Several times recently, I've had conversations with others about environmental objections to windfarms, and specifically about their impacts on birds. I've expressed surprise that anyone could believe that large, slow-moving wind turbines could be a threat to birds. It turns out, there is research that supports the negative impacts of wind turbines on birds (see here or here), but that research doesn't actually demonstrate that wind turbines cause a decrease in bird populations. The problem, of course, is that it isn't feasible to run a randomised controlled trial with wind turbines due to cost - placing wind turbines at random across some areas and not others, and comparing the effect on bird populations in both areas. The cost of such an experiment would be enormous.
Fortunately, there are statistical methods that we can use to try and estimate the causal effects. And that is what this new article by Meng et al., published in the Journal of Development Economics (ungated earlier version here) attempts to do. Specifically, they look at the effect of onshore windfarms on bird biodiversity at the county level in China. They have two measures of biodiversity:
Bird abundance is the average number of birds of a given species per checklist observed at a county-month-year-species level. Species richness is the total number of unique species observed in a given county at the month-year level, which better reflects the diversity of the bird populations.
To establish causality, they use a difference-in-differences (two-way fixed effects) model, which essentially compares the difference in bird biodiversity before and after a windfarm is installed, between counties with and without windfarms. However, Meng et al. go a step further, using an instrumental variables approach, instrumenting for the location of windfarms by the interaction between national-level growth in windfarms interacted with county-level average windspeed at 100 metres. That instrumental variables approach should mitigate issues arising from the correlation of wind turbine location and bird biodiversity.

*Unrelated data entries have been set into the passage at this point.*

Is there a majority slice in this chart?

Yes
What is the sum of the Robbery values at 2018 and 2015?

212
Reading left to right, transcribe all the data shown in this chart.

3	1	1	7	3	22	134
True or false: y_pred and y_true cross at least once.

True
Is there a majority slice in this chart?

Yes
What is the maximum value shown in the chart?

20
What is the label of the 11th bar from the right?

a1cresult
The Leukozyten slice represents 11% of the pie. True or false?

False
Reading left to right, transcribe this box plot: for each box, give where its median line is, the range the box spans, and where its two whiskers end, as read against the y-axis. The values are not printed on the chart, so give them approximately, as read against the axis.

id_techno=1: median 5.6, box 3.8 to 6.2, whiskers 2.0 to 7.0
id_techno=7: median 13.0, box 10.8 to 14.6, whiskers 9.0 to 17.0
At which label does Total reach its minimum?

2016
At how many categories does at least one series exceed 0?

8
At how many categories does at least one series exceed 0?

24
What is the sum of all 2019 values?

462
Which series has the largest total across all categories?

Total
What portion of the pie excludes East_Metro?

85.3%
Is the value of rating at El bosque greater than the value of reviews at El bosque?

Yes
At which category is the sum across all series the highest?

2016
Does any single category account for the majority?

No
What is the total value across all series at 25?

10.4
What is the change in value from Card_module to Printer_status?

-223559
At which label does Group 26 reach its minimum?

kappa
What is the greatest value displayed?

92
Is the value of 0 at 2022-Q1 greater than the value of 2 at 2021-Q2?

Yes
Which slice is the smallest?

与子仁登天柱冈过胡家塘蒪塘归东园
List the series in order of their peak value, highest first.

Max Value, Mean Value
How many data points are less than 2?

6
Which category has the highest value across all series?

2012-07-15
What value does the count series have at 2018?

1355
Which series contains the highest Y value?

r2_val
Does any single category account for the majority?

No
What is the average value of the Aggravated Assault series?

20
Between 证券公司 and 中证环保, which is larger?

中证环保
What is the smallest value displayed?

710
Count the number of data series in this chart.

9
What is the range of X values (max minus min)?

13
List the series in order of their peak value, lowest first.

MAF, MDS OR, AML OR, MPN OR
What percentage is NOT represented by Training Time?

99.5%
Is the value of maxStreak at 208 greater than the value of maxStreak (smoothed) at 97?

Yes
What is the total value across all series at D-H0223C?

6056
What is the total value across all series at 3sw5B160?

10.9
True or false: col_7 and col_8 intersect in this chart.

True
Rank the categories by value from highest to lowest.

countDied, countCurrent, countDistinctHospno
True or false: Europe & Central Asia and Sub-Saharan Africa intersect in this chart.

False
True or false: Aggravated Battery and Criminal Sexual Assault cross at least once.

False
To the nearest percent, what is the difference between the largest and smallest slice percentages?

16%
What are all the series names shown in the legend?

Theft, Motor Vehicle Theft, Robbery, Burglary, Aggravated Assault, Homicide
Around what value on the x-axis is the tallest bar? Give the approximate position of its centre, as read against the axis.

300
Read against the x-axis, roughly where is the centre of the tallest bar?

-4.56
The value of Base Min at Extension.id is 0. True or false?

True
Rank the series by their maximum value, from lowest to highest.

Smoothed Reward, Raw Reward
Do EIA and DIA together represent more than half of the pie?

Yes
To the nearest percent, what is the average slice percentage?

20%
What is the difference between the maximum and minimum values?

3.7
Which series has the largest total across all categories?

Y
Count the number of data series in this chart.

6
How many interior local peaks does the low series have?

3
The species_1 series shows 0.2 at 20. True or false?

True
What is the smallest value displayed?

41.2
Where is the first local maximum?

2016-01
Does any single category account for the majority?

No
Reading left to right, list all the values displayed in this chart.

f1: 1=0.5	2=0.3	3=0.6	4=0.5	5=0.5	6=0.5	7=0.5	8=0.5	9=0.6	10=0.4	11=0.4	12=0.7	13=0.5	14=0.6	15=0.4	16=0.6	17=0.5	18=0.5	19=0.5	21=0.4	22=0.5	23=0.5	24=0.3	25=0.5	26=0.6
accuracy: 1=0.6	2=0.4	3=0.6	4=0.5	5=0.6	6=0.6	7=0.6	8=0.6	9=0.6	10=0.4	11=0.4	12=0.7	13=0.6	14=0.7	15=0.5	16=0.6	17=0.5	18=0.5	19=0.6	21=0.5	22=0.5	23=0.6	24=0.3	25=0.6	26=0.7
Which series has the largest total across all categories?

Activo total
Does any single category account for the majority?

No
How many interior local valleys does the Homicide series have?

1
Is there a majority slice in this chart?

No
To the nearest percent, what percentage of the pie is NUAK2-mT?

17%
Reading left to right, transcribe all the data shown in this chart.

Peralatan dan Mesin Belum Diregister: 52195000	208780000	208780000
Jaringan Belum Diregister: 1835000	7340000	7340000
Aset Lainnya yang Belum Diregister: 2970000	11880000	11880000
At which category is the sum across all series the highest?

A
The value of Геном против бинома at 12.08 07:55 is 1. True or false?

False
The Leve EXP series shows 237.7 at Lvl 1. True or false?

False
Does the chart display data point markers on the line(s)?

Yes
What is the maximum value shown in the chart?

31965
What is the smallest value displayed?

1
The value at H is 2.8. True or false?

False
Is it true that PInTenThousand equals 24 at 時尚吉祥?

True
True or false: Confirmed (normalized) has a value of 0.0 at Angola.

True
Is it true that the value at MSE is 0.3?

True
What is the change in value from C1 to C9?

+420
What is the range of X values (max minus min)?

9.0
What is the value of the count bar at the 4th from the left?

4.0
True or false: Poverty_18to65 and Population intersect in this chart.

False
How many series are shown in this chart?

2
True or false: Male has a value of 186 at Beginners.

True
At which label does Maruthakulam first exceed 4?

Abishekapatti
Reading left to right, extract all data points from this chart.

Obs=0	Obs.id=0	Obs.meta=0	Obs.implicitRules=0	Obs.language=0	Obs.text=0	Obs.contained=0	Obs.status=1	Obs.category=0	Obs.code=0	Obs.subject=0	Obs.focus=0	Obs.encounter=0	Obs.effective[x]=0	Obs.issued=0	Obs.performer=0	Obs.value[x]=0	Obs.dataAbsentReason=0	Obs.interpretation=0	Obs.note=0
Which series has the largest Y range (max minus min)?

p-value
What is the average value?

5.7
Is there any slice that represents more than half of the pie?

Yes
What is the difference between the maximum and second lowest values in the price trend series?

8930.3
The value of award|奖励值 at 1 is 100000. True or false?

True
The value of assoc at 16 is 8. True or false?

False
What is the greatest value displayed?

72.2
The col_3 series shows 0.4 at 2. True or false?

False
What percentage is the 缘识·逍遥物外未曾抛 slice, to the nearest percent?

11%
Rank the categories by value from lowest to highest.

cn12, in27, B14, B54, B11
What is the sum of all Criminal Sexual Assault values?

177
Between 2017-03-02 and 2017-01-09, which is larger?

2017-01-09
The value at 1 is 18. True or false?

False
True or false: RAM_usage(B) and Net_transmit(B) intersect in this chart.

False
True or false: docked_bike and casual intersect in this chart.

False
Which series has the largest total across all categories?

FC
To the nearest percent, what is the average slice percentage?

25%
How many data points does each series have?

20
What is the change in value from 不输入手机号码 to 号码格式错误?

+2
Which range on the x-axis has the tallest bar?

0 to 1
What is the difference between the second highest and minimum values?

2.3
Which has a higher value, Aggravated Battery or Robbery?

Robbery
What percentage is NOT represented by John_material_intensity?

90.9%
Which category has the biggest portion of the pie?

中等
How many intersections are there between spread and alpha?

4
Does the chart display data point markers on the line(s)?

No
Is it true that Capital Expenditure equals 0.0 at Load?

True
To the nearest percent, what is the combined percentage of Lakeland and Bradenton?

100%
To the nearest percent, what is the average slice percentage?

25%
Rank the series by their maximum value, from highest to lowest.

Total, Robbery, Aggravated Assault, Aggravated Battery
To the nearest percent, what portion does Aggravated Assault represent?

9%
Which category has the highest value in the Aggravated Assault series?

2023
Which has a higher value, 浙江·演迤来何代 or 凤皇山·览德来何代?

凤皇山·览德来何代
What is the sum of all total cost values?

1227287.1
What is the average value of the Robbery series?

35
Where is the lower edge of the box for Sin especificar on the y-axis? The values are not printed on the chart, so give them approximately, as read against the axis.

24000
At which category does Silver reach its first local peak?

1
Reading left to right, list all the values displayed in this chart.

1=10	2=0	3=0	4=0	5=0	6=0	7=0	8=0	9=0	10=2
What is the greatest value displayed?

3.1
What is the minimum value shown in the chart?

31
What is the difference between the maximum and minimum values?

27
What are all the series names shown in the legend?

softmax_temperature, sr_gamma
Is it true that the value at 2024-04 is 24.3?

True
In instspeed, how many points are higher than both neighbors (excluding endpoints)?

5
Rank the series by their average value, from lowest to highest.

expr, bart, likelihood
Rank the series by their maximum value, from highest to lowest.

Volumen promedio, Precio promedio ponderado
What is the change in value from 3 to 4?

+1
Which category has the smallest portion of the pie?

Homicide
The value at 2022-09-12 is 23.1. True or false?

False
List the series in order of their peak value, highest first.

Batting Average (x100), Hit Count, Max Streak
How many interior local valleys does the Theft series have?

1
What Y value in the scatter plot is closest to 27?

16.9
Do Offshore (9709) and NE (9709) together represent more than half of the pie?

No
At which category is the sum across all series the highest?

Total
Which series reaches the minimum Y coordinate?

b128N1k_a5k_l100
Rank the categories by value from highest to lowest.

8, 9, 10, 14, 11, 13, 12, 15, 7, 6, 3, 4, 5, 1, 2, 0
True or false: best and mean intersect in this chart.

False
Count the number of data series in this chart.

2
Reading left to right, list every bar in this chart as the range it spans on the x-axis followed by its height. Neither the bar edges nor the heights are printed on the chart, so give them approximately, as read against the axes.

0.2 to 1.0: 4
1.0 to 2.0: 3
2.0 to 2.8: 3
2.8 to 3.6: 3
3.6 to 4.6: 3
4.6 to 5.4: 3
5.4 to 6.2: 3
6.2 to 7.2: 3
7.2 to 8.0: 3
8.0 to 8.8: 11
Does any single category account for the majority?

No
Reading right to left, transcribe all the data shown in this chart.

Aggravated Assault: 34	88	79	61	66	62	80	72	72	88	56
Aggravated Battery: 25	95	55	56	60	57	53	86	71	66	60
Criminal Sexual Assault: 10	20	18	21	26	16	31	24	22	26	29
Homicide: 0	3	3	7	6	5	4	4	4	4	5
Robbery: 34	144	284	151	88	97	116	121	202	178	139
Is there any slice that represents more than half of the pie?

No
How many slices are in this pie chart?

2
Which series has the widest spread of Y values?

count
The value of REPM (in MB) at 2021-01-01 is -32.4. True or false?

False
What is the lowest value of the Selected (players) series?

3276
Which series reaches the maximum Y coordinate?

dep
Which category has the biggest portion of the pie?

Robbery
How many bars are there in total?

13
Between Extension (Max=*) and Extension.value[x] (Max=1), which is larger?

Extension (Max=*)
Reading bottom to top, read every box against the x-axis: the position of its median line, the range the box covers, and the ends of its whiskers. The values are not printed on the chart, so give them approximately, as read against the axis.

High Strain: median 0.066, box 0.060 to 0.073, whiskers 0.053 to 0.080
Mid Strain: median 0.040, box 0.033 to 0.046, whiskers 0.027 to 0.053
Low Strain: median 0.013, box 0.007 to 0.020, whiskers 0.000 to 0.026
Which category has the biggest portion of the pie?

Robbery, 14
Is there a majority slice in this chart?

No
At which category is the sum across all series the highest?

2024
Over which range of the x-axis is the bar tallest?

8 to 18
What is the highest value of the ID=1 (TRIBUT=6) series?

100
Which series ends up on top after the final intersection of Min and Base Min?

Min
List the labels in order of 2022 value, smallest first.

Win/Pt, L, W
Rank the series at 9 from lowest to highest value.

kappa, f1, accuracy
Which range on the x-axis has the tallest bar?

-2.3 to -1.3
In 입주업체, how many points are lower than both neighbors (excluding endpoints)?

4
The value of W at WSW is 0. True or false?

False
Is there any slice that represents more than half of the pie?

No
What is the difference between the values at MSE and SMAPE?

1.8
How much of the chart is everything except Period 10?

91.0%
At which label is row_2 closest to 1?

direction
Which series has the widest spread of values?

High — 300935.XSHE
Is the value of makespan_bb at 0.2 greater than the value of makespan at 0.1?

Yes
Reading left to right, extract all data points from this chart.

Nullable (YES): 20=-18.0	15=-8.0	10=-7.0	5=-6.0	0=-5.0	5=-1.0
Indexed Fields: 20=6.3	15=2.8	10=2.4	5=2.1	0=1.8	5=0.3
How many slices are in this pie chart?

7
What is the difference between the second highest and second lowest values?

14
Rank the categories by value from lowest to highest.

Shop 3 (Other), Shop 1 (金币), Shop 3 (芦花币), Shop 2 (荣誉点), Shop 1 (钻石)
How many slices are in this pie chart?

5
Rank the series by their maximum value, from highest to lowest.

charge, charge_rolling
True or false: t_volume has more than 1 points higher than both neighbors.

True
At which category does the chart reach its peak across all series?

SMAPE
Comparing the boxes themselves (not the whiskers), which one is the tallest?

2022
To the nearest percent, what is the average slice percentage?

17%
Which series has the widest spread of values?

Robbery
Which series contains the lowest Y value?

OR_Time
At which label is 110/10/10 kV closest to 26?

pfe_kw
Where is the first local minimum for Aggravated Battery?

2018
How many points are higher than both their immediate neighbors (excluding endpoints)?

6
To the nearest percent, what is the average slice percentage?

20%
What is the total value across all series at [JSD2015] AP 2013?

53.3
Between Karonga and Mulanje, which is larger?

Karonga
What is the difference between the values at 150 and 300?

The novelty of this paper is not just in the methods, but in the data that Meng et al. employ. To measure bird biodiversity, they make use of data:
...from the China Birdwatching Report (CBR, similar to the eBird Reference Dataset), a citizen science dataset consisting of reports from users, including information on individual bird trips and associated characteristics, such as the specific date and time, location of a specific trip, as well as species and quality of birds encountered...
Their dataset covers the period from 2015 to 2022, and includes data collated from over 33,000 checklists. They also control for a variety of other variables:
...including average bird observed duration, average temperature, average visibility, average wind speed, total precipitation, average ozone, percentage of natural park areas in the county, average population density, and average night light value.
Using this data and the two-way fixed effects approach, Meng et al. find that:
A one standard-deviation increases in wind turbines (approximately 84 turbines)... in a given county leads to a 9.75% decrease in bird abundance per checklist from the mean value of 5.38...
...while a one standard-deviation increases in wind turbines (approximately 84 turbines) in a given county decreases the number of unique bird species by 17.67% from the mean value of 66...
Meng et al. also find evidence that the impacts are greater on migratory birds than on resident birds (important given that China is a major migration pathway for migratory birds), and that the effects are larger in forested and urban/farmland than for grassland. There is also evidence that the impact is greatest for the largest bird species.
Finally, Meng et al. show that there are effects of windfarms on neighbouring counties (as well as the counties in which the windfarms are located), and that those effects are somewhat smaller in size. That made me wonder why those analyses were not the primary results in the paper, since it seems obvious that birds may move across county borders.
So, it does appear that windfarms might cause a decrease in bird biodiversity. Meng et al. even address a bunch of concerns that jumped out at me as I was reading the paper, especially that birdwatchers, anticipating that there would be fewer birds near windfarms, do less birdwatching in those locations. On that point, Meng et al. note that:
We do not find a significant impact of wind turbine installations on birdwatcher behaviors regarding the submitted number of checklists...
And they further support that with detailed mobile phone GPS data, showing that there were not fewer trips made to the areas of windfarms, relative to areas further away. However, a couple of concerns do remain, but they are rather technical. First, I wondered why Meng et al. used the interacted variable (national growth in windfarms interacted with windspeed), rather than just windspeed alone. They describe this as a "Bartik-like variable", but we should be cautious about whether Bartik instruments are appropriate (see here). Also, two-way fixed effects models have also come in for criticism recently (see here and here). I'm not going to drag you into the technical details (read the links if you're interested). But suffice to say, this will not be the last word on whether windfarms negatively impact bird biodiversity. However, the best quality study we have so far seems to suggest they do.